- _Directive_
Copy out the lines of the records below, without any changes, from the start through the line containing "பாரிஸ்டர்கள்".

(Records taken from a data source)
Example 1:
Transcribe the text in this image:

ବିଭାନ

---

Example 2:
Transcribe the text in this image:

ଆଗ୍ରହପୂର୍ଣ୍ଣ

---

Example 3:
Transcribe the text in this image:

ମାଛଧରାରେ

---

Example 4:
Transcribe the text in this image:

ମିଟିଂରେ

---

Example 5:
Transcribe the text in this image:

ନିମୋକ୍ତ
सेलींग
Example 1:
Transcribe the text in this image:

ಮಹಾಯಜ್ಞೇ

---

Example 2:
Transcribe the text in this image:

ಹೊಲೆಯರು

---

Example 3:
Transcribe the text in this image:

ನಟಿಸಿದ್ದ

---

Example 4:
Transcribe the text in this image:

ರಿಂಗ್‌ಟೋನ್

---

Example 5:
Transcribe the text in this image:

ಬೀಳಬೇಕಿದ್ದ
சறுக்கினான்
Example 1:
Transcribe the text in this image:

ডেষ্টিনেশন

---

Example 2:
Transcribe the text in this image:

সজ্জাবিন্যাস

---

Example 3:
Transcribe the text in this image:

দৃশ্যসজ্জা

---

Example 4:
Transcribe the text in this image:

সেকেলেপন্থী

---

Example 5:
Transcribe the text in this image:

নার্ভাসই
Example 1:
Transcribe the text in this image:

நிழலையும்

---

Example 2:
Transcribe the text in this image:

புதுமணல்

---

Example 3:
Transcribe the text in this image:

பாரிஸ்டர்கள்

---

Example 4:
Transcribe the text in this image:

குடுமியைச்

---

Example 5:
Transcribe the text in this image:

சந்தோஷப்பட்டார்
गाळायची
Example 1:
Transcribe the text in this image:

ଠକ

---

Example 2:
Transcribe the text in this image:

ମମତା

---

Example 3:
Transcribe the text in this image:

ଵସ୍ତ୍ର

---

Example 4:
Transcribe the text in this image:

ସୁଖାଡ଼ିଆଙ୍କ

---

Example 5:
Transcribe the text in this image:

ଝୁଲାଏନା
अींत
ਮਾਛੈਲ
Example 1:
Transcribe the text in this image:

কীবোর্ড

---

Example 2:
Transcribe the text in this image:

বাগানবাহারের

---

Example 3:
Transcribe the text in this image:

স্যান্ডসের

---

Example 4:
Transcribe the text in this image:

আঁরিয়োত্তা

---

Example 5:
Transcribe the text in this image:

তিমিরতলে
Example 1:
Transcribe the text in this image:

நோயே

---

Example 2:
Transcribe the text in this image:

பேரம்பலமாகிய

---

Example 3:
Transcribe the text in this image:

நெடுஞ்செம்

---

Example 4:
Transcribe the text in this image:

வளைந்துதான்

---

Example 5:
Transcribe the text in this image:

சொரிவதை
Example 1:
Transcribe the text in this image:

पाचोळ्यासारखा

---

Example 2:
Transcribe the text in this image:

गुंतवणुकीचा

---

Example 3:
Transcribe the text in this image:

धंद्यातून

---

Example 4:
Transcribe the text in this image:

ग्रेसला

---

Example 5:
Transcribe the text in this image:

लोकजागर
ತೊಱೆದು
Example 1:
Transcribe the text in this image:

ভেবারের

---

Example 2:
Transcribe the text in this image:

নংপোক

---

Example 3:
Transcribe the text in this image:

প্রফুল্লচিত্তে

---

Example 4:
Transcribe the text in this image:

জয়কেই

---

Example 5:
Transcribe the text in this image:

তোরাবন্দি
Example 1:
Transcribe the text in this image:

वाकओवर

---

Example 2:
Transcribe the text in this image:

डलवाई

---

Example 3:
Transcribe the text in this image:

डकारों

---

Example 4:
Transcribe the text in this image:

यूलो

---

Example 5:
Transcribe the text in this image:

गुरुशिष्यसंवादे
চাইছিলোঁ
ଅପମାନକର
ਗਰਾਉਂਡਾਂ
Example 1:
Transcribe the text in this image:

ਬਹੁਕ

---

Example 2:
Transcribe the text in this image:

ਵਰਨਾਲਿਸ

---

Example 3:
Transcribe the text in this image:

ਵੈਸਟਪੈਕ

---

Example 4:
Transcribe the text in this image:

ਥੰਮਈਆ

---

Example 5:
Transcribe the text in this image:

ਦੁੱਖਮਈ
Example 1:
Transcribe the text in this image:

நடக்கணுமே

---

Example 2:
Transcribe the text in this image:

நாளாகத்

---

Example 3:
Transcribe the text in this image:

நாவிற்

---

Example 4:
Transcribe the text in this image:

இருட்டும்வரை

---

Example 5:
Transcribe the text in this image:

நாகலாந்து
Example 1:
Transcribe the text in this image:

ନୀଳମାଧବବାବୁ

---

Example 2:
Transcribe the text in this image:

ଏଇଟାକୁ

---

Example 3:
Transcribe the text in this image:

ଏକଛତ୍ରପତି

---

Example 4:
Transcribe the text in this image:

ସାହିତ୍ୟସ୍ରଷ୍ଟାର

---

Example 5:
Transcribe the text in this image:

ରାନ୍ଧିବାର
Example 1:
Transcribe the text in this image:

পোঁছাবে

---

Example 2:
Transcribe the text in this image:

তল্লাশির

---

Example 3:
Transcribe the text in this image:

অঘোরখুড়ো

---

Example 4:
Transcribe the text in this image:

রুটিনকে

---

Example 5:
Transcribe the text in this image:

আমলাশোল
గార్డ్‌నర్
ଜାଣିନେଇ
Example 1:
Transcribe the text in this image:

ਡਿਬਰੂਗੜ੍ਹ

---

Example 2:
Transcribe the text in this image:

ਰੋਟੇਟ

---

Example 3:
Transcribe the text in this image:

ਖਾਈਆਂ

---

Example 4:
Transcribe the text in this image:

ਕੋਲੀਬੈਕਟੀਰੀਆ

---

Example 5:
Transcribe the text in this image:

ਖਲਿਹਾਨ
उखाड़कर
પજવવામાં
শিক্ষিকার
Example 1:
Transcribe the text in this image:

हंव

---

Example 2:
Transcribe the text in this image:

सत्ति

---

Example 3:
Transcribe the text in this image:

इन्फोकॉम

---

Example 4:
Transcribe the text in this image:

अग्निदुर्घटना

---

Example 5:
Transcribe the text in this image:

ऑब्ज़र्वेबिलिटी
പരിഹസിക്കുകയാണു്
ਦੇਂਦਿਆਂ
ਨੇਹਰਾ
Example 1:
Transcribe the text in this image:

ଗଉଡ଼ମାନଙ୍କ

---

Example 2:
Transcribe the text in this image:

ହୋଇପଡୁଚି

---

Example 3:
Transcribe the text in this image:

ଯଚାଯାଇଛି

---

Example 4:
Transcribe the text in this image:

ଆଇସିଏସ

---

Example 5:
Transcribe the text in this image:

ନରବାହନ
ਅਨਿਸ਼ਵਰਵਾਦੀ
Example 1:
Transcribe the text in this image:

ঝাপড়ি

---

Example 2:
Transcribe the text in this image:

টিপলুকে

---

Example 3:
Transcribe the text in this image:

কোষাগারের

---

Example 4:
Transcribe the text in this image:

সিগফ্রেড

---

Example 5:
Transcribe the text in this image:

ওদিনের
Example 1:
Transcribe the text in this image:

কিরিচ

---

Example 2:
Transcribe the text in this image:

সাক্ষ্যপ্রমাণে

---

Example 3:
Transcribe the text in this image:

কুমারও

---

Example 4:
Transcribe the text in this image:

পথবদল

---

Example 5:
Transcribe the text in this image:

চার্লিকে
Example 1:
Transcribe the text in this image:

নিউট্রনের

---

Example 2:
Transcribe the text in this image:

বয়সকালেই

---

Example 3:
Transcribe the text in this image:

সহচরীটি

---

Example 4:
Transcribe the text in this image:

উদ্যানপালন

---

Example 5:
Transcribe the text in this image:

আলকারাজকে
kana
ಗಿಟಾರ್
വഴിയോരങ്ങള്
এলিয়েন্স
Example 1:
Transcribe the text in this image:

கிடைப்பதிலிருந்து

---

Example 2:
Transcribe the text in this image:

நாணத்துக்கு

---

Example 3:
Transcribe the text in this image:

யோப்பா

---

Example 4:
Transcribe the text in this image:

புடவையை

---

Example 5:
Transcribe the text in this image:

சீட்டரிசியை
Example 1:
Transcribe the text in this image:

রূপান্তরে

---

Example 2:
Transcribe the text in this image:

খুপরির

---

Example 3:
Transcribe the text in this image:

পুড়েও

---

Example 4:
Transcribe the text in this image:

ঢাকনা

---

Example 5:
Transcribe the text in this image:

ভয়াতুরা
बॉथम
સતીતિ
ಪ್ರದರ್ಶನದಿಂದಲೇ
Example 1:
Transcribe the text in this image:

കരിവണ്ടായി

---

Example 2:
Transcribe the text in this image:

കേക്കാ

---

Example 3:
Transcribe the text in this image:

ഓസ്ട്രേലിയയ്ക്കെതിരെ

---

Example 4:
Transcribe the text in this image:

- _Full solution_
Example 1:
Transcribe the text in this image:

ବିଭାନ

---

Example 2:
Transcribe the text in this image:

ଆଗ୍ରହପୂର୍ଣ୍ଣ

---

Example 3:
Transcribe the text in this image:

ମାଛଧରାରେ

---

Example 4:
Transcribe the text in this image:

ମିଟିଂରେ

---

Example 5:
Transcribe the text in this image:

ନିମୋକ୍ତ
सेलींग
Example 1:
Transcribe the text in this image:

ಮಹಾಯಜ್ಞೇ

---

Example 2:
Transcribe the text in this image:

ಹೊಲೆಯರು

---

Example 3:
Transcribe the text in this image:

ನಟಿಸಿದ್ದ

---

Example 4:
Transcribe the text in this image:

ರಿಂಗ್‌ಟೋನ್

---

Example 5:
Transcribe the text in this image:

ಬೀಳಬೇಕಿದ್ದ
சறுக்கினான்
Example 1:
Transcribe the text in this image:

ডেষ্টিনেশন

---

Example 2:
Transcribe the text in this image:

সজ্জাবিন্যাস

---

Example 3:
Transcribe the text in this image:

দৃশ্যসজ্জা

---

Example 4:
Transcribe the text in this image:

সেকেলেপন্থী

---

Example 5:
Transcribe the text in this image:

নার্ভাসই
Example 1:
Transcribe the text in this image:

நிழலையும்

---

Example 2:
Transcribe the text in this image:

புதுமணல்

---

Example 3:
Transcribe the text in this image:

பாரிஸ்டர்கள்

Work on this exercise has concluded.